When seeking out wines made in more natural styles, in other words, it is still prudent to take each winery's product line vintage by vintage, bottling by bottling. In some years, grape sugars soar out of control, while in other years vines struggle to ripen. Mother Nature, that is to say, often (or rather, usually) has the last say, dictating styles even for wineries partial to more restrained styles.
2018 Precedent Wine, Spenker Ranch Mokelumne River-Lodi Carignan ($22)
2018 Precedent Wine, Kirschenmann Vineyard Mokelumne River-Lodi Zinfandel ($28)
There are minimal intervention winemakers and there are minimal intervention winemakers. Precedent owner/winemaker Nathan Kandler is far better known for his work as the head winemaker at Santa Cruz Mountains' Thomas Fogarty Winery, where each year he crafts as many as a dozen different Pinot noirs and about a half-dozen Chardonnays that are almost breathtakingly bright and transparent in their terroir-related qualities. Kandler's touch always seems effortless, but in reality, it is the product of sheer skill. He is, simply, a better winemaker than the vast majority of them.
The beauty of this circumstance is that in the hands of a winemaker like Kandler, heritage grapes from Lodi are transformed into something unexpected, even magical — going beyond what even longtime Lodi wine lovers would ever expect out of these vineyards. Even Zinfandel growths like Kirschenmann Vineyard, owned by the acclaimed Tegan Passalacqua, the winemaker at Turley Wine Cellars. Passalacqua sells fruit from his vineyard to five or six top winemakers each year, yet you would be hard-pressed to find one as intensely pure and ringing in this growth's typically red berry/strawberry-like perfume, or as perfectly seamless in velvety, layered sensations, as Kandler's iteration in 2018. A Pinot noir lover, in fact, might be tempted to describe this wine as Pinot-like, or as fine as any Pinot, if not for the fact that this would be an insult to the vineyard. Kirschenmann Vineyard — Zinfandel originally planted on their own roots in 1915 — is a phenomenon in itself. It need not suffer comparison to any Pinot planting, no matter how good.
Kandler's Speaker Ranch Carignan is still another matter. Carignan, at best, is generally considered a plain Jane among wines — something nice, often amusing, but never a raving beauty, much less something of deep or noble import. This is why the 2018 Precedent Carignan's effusively bright, unadulterated cherry bomb aroma and zesty, silk-textured qualities are almost a shock to the senses. You simply do not expect something so pinpoint, so phenomenally fine and elegant out of this grape. The faintest smidgens of chile pepper-like spice and dusty earthiness add a distinguishing complexity to the package, and the overwhelming feeling is of purity of fruit, and an unmistakable sense of terroir, even if ineffable (few wine lovers, even in Lodi, have a handle on Lodi-grown Carignan).

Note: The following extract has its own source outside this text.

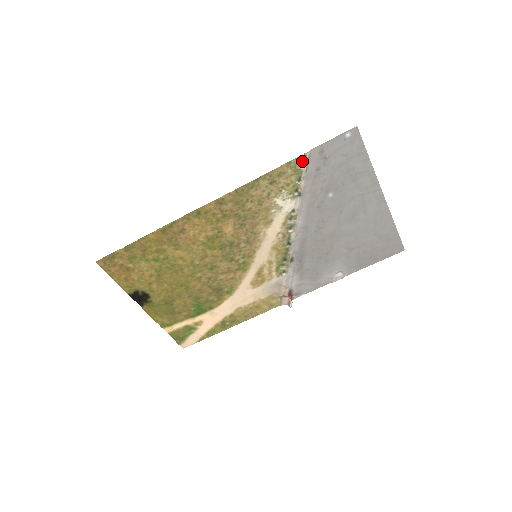
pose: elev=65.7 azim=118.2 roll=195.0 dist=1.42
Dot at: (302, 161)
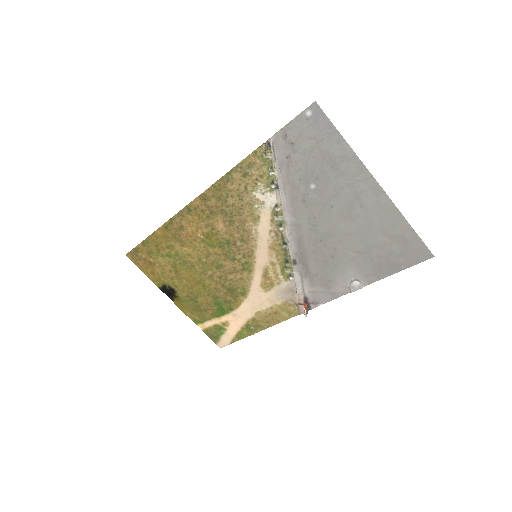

Of course, Spenker Ranch, like Kirschenmann, is no ordinary vineyard. These are ancient vines, originally planted in 1900 by Joseph Spencer, who also planted Lodi's oldest surviving vines (the Cinsaut in the 1886 Bechthold Vineyard). But Spenker Carignan becomes monumental in the hands of a winemaker who not only believes in doing as little as possible (i.e., in as natural a way as possible) to good fruit but who is also exceptionally good at it. If this is the future of Lodi wines — or, for that matter, American wines in general — then we have a very bright future indeed to look forward to.